Importing ES modules directly instead of bundling will probably mean you ultimately load more code, yeah, which is one reason bundling hasn't gone away. Though you get other benefits in exchange- more granular caching, free and very granular "bundle splitting" (every module is "split" and can be downloaded lazily or in parallel), on top of the simplified workflow.
Will be interesting to see how popular each approach ends up being, with ES modules getting more attention lately! I think at this point people will only use something if a framework they like uses it, for better or worse, so I'm glad to see a framework that's representing this alternate way of doing things
In typical bundling with tree shaking, the developer would download all of lodash and the bundler would identify that only the "startCase" function (and it's deps) are referenced, it would smoosh them all together into one file along with the rest of your code, you put that file on a CDN, and you're done. The client can access everything they need with two requests: index.html, then app.js
With import maps, first loadash needs to be sure to split all their exports into individual files (they've done this for a while now as they predate tree shaking, but that's besides the point), then the client requests the website's JS, which tells it to go request https://unpkg.com/lodash-es@4.17.21/startCase.js, which then needs to make requests to https://unpkg.com/lodash-es@4.17.21/_createCompounder.js and https://unpkg.com/lodash-es@4.17.21/upperFirst.js. Then, _createCompounder.js needs to make a request to _arrayReduce.js (thankfully dependency free), deburr.js (depends on a ton of things), and you see where this is going.
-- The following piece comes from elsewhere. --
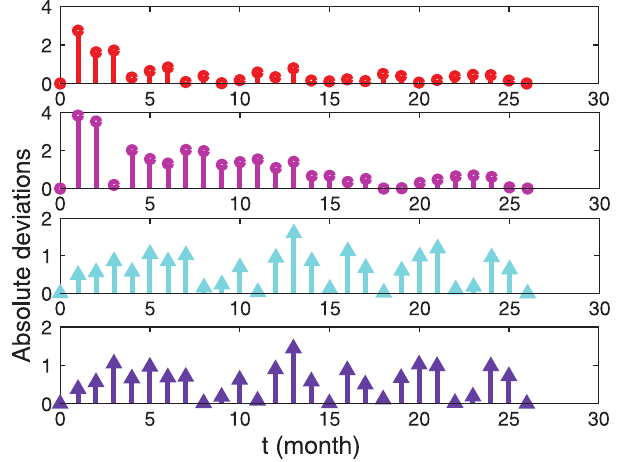
Figure 4. Deviations between experimental, analytical and numerical results for the TB-infection case. Absolute difference between experimental data and theoretical data reported in Fig. 3; the same legend holds.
All said and done, the client ends up making 32 (!!!) separate requests to the lodash CDN for that single function. And yes, this does parallelize somewhat, but its still 8 distinct "depths" of sequential request bottleneck as the browser can't get the dependencies for a file until it gets that file, and there are 8 levels of dependencies for that single function. On my home network this is 250ms just to load a single function, and when I simulate "Slow 3G" it's nearly 20 seconds, just for that one function! It's truly mind-blowing. Also, as lodash doesn't minify their code for some reason, the bulk of the bandwidth is in comments/etc and I download 30kB of useless crap for that single function.
When I instead use plain old bundling, the client makes a single request to index.html, which in turn makes a single request to app.js. The bundler does all the work of making app.js include the 10kb it actually needs (in 11ms no less), and even the "Slow 3G" client gets their website in 4 seconds.
All in all these "import maps" seem like a massive step back in every way that matters to the client, just to save the developer the 11ms it takes to run esbuild (which comes fully batteries-included, btw. The rollup days of "you get a plugin! you get a plugin!" are over).
Edit: this all sidesteps tree shaking as lodash is built to not need it, but you can see how if a library had multiple functions per file and especially if they had differing dependencies, the request chain would look much much worse.